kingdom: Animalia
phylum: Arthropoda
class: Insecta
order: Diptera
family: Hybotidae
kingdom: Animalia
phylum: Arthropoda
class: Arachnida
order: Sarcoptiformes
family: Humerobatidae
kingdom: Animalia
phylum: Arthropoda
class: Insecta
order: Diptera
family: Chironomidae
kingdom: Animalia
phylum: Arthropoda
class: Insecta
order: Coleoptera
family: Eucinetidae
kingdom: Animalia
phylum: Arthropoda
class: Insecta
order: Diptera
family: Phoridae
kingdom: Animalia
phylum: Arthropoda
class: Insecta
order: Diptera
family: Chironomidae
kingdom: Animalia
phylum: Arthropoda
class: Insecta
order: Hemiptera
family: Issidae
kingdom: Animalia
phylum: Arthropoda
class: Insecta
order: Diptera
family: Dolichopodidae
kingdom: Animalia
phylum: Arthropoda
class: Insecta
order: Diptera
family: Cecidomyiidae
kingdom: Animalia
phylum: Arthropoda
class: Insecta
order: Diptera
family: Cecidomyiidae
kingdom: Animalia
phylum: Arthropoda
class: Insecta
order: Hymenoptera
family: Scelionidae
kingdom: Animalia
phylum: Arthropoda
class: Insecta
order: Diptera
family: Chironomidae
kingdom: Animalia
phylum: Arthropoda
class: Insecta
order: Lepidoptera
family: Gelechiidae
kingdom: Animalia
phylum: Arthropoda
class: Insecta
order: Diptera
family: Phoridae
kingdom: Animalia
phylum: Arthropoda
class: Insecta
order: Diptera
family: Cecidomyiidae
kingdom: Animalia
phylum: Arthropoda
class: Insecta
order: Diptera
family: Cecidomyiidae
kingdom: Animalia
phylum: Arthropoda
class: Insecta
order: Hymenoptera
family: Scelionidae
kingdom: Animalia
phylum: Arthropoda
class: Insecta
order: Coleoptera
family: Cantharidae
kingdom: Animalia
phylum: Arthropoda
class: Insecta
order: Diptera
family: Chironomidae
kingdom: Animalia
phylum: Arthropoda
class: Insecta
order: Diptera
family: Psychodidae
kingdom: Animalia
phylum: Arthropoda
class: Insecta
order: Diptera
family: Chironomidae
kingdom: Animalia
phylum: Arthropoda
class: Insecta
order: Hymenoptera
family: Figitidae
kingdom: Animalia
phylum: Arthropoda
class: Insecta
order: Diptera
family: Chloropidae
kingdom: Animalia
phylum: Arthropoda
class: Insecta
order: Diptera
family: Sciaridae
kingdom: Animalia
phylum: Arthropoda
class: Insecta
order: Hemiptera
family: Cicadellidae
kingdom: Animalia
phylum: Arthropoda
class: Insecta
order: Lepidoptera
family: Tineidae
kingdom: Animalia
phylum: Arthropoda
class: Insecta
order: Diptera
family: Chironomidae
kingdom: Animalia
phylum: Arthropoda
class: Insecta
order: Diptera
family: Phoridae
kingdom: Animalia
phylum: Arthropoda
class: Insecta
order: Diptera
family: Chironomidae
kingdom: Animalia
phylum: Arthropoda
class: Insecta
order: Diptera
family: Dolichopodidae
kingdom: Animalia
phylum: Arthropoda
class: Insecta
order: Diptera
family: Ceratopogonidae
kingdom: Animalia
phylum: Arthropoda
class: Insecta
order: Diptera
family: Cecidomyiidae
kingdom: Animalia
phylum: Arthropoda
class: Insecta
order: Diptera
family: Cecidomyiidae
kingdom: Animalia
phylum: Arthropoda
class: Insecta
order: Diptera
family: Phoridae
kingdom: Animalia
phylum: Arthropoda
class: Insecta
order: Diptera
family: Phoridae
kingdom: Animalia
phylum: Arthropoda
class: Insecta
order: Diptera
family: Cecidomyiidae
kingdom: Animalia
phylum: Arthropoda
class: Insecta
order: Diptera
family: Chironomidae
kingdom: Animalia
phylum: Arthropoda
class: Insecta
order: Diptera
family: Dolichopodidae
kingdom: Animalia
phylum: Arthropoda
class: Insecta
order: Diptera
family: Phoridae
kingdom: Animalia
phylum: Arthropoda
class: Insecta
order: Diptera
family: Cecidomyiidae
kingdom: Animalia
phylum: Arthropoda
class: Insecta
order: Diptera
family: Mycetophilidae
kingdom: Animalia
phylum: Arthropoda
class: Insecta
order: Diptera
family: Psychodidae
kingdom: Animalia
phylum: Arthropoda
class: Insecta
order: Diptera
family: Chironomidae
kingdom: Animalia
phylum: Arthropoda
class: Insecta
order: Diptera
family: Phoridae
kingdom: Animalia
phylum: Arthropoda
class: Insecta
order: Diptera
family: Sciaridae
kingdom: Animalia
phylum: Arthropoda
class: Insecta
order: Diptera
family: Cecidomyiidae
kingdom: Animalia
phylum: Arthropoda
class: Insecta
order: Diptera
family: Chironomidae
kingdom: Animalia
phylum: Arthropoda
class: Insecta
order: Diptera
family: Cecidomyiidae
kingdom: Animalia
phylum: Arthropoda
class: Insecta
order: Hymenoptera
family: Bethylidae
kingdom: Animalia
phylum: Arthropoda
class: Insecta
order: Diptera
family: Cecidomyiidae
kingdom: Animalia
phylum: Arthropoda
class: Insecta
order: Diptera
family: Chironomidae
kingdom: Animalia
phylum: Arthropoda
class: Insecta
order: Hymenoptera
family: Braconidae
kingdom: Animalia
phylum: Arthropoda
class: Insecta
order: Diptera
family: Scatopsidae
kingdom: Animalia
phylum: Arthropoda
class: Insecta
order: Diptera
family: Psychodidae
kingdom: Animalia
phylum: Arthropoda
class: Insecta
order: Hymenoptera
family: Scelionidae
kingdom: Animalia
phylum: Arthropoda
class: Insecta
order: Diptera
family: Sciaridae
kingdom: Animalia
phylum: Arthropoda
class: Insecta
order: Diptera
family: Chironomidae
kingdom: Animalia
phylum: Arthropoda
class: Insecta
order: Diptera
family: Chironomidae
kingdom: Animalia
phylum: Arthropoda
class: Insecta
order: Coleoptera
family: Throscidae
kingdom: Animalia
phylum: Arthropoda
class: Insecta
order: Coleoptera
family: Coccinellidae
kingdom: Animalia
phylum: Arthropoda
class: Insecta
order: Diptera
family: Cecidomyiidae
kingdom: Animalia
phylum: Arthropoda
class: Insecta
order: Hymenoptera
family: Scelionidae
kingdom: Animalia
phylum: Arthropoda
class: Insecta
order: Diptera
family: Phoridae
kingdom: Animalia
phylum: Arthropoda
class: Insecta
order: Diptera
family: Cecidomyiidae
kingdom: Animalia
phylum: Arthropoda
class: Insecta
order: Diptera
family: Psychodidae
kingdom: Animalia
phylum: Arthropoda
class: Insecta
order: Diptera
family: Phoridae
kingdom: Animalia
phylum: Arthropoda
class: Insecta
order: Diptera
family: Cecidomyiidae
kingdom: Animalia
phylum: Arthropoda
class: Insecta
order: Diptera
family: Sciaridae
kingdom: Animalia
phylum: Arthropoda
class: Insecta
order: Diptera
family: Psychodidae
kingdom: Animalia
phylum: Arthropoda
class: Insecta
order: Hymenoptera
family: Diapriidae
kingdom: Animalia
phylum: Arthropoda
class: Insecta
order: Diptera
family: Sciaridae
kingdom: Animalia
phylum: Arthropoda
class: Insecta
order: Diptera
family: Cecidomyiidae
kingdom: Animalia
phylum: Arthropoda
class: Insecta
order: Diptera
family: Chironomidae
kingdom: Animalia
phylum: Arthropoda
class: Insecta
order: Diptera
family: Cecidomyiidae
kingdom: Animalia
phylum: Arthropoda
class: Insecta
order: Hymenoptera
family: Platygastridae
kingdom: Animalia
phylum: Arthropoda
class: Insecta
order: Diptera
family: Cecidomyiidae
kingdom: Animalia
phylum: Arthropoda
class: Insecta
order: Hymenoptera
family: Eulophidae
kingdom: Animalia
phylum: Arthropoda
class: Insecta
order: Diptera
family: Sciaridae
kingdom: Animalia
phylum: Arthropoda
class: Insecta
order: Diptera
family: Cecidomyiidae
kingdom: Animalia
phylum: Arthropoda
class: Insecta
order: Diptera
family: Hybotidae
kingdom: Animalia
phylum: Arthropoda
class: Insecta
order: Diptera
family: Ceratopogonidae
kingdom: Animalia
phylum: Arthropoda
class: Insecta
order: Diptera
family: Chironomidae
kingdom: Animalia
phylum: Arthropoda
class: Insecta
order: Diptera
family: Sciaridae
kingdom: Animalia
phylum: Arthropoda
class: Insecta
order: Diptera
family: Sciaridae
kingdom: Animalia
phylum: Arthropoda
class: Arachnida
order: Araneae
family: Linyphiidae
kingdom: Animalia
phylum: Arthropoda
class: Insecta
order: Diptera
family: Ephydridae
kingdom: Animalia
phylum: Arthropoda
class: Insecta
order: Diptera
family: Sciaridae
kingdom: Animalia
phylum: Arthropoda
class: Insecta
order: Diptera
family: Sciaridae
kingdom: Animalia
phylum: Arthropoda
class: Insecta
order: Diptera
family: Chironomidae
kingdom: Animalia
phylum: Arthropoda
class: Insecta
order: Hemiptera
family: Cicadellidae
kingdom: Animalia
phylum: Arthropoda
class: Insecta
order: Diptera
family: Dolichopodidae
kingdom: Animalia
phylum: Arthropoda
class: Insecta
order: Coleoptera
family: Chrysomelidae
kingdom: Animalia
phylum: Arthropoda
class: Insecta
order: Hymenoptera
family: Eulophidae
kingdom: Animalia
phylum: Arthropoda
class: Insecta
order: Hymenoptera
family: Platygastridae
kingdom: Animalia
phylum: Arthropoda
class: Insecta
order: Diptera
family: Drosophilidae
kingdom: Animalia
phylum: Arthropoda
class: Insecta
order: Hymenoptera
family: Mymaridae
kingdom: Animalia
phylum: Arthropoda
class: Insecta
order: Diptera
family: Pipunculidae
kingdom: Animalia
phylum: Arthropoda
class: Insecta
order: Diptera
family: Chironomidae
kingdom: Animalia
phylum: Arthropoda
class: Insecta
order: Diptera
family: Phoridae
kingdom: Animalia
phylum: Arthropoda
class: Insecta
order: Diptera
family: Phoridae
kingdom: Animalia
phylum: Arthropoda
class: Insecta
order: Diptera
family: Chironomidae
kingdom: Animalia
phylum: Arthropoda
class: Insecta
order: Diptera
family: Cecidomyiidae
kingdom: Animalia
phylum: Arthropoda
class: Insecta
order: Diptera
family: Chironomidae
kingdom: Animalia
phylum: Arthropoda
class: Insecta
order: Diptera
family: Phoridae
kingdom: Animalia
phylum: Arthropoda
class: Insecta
· · ·
§ **Objective**
Please copy word for word the stretch of the records from the very start through the line containing "family: Gelechiidae", with both ends included.

§ **Full answer**
kingdom: Animalia
phylum: Arthropoda
class: Insecta
order: Diptera
family: Hybotidae
kingdom: Animalia
phylum: Arthropoda
class: Arachnida
order: Sarcoptiformes
family: Humerobatidae
kingdom: Animalia
phylum: Arthropoda
class: Insecta
order: Diptera
family: Chironomidae
kingdom: Animalia
phylum: Arthropoda
class: Insecta
order: Coleoptera
family: Eucinetidae
kingdom: Animalia
phylum: Arthropoda
class: Insecta
order: Diptera
family: Phoridae
kingdom: Animalia
phylum: Arthropoda
class: Insecta
order: Diptera
family: Chironomidae
kingdom: Animalia
phylum: Arthropoda
class: Insecta
order: Hemiptera
family: Issidae
kingdom: Animalia
phylum: Arthropoda
class: Insecta
order: Diptera
family: Dolichopodidae
kingdom: Animalia
phylum: Arthropoda
class: Insecta
order: Diptera
family: Cecidomyiidae
kingdom: Animalia
phylum: Arthropoda
class: Insecta
order: Diptera
family: Cecidomyiidae
kingdom: Animalia
phylum: Arthropoda
class: Insecta
order: Hymenoptera
family: Scelionidae
kingdom: Animalia
phylum: Arthropoda
class: Insecta
order: Diptera
family: Chironomidae
kingdom: Animalia
phylum: Arthropoda
class: Insecta
order: Lepidoptera
family: Gelechiidae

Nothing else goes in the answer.